Ein Klagebegehren ist rechtlich schlüssig, wenn das Sachbegehren des Klägers materiell‑rechtlich aus den zu seiner Begründung vorgetragenen Tatsachenbehauptungen abgeleitet werden kann (RIS‑Justiz RS0037516). Der Hinweis auf angeschlossene urkundliche Belege genügt dafür nicht (RIS‑Justiz RS0001252). Die Klägerin trifft als Kreditgeberin die Behauptungs‑ und Beweislast für die Höhe des gewährten Kreditbetrags sowie für den Ablauf des Rückzahlungstermins (vgl RIS‑Justiz RS0019319). Mangels anerkannten Saldos trifft sie auch die Behauptungs‑ und Beweislast dafür, wie sich der von ihr geltend gemachte Saldo errechnet (4 Ob 221/09t mwN; RIS‑Justiz RS0037955). Nach der allgemeinen Regel, wonach grundsätzlich jede Partei die für ihren Rechtsstandpunkt günstigen Tatsachen zu beweisen hat (RIS‑Justiz RS0037797), trifft sie schließlich auch die Behauptungs‑ und Beweislast dafür, dass Zinsen vereinbart wurden, sowie in welcher Höhe.

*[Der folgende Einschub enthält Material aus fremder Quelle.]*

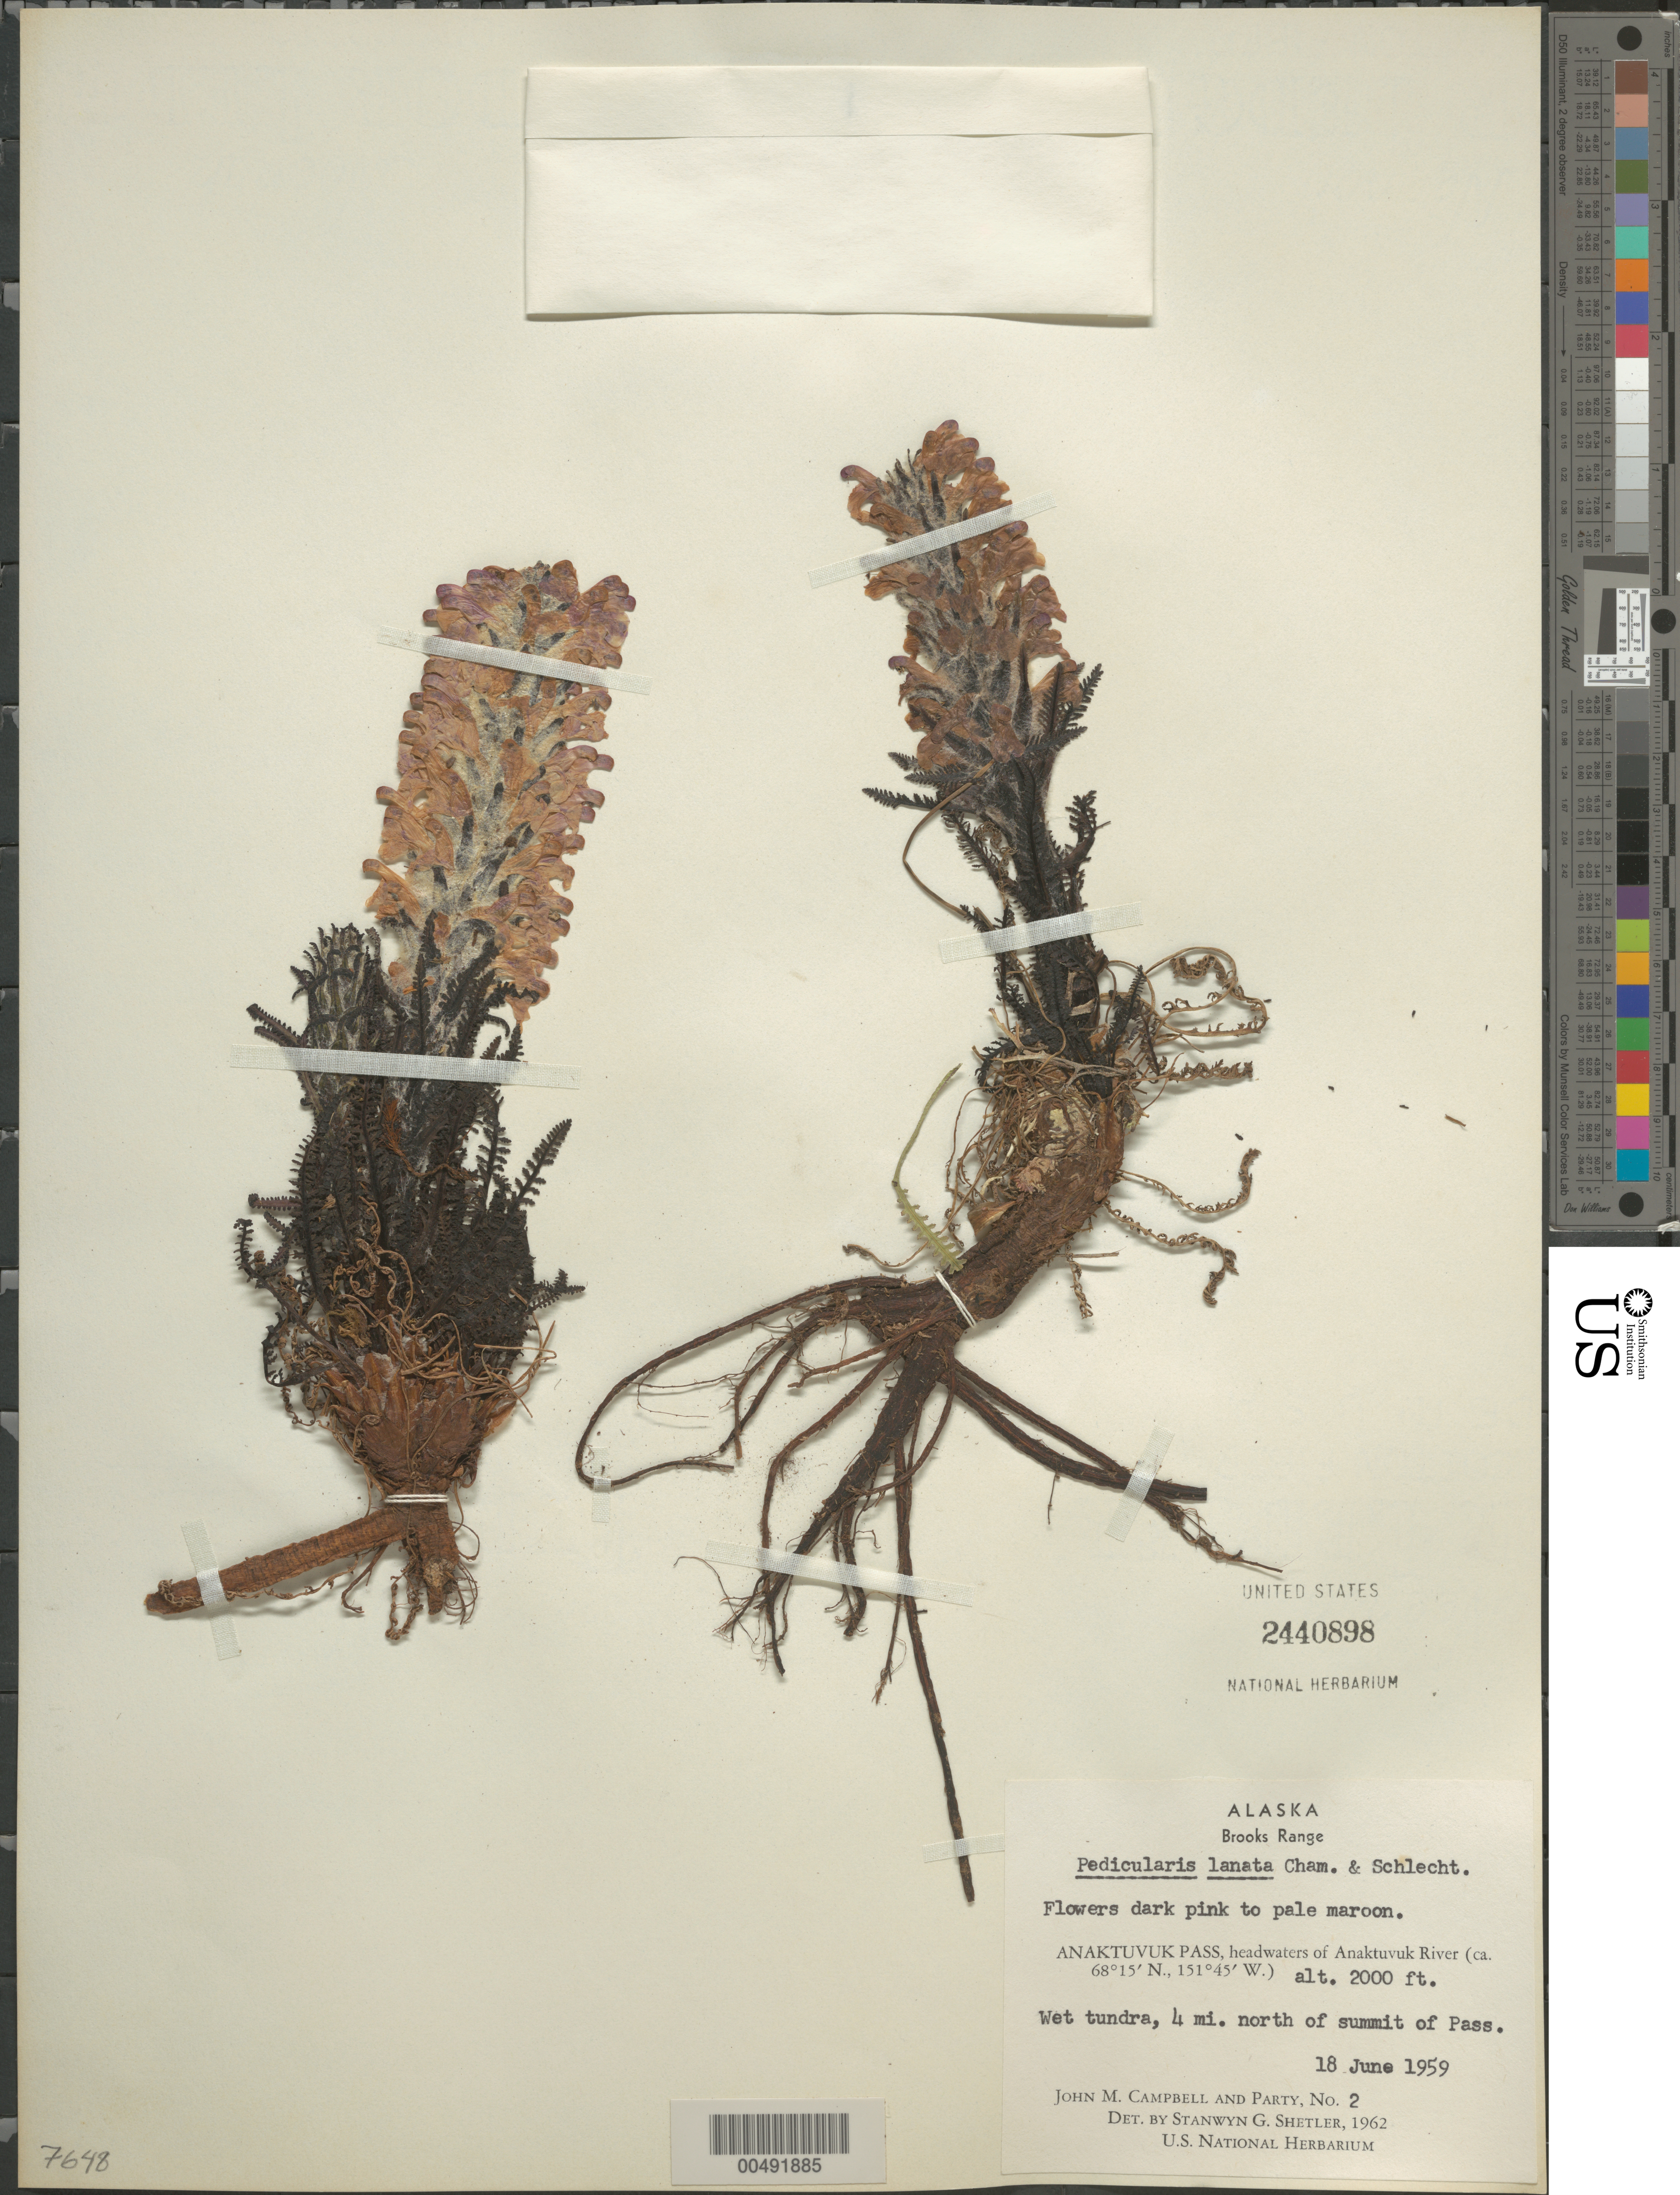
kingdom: Plantae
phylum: Tracheophyta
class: Magnoliopsida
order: Lamiales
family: Orobanchaceae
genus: Pedicularis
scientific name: Pedicularis lanata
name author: Cham. & Schltdl.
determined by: Shetler, Stanwyn G., (US), NMNH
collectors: J. M. Campbell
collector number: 02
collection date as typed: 18 Jun 1959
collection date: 1959-06-18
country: United States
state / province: Alaska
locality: Brooks Range, 4 mi. N of summit of Anaktuvuk Pass, headwaters of Anaktuvuk River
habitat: wet tundra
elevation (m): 610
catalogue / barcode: US 2440898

Diesen Anforderungen entsprechen die Klagebehauptungen nicht, weshalb die Klage als unschlüssig zu beurteilen ist. Weder hat die Klägerin die Höhe des ursprünglich gewährten Darlehensbetrags genannt, noch hat sie vorgebracht, ob Endfälligkeit besteht, wann Fälligkeit sonst eingetreten und welcher Zinssatz für das Darlehen während seiner vereinbarten Laufzeit festgelegt worden sei. Sie hat bloß behauptet, zum Todestag eine Forderung von 300.000,47 CHF gehabt zu haben, die sich nach Gutschrift des Erlöses aus dem Liegenschaftsverkauf und Konvertierung in Euro auf 42.137,40 EUR verringert habe. Sie erstattete kein Vorbringen zur Höhe der Kontoführungsentgelte und Sollzinsen, welche in der Folge zu einer Forderung per 27. Jänner 2004 von 42.171,76 EUR und in weiterer Folge zum 11. November 2014 von 126.190,20 EUR geführt haben sollen. Sie behauptet lediglich die Vereinbarung von Verzugszinsen in Höhe von 18,25 %, wozu die Vorinstanzen jedoch eine Negativfeststellung getroffen haben.

Der behauptete Außenstand kann aus den Behauptungen der Klägerin daher in keiner Weise nachvollzogen werden. Die von der Revisionswerberin ins Treffen geführten erstgerichtlichen Feststellungen beziehen sich lediglich auf die von der Klägerin behaupteten Außenstände, die aber nach dem sonstigen Klagevorbringen nicht nachvollziehbar sind.

Das Gericht darf zwar die Partei nicht mit seiner Rechtsansicht überraschen (RIS‑Justiz RS0108816, RS0037300); vor der Abweisung eines unschlüssigen Klagebegehrens ist ein Verbesserungsversuch vorzunehmen (RIS‑Justiz RS0117576, RS0037161, RS0036355, RS0037166). § 182a ZPO hat aber nichts daran geändert, dass es keiner richterlichen Anleitung zu einem Vorbringen bedarf, gegen das der Prozessgegner bereits Einwendungen erhoben hat. Angesichts solcher Einwendungen hat die andere Partei ihren Prozessstandpunkt selbst zu überprüfen und die erforderlichen Konsequenzen zu ziehen. Auch die Pflicht nach § 182a ZPO kann nicht bezwecken, das Gericht zur Erörterung eines Vorbringens zu zwingen, dessen Schwächen bereits der Prozessgegner aufzeigte (RIS‑Justiz RS0122365, RS0120056 [T4]).

Der Beklagte hat im Verfahren erster Instanz mehrfach ausdrücklich auf die Unschlüssigkeit des Klagebegehrens hingewiesen. Einer weiteren Erörterung des Klagebegehrens bedurfte es daher nicht.

Die Revision der Klägerin ist deshalb zurückzuweisen.

Die Klägerin hat dem Beklagten die Kosten der Revisionsbeantwortung gemäß §§ 41 und 50 ZPO zu ersetzen, weil er auf die Unzulässigkeit der gegnerischen Revision hingewiesen hat.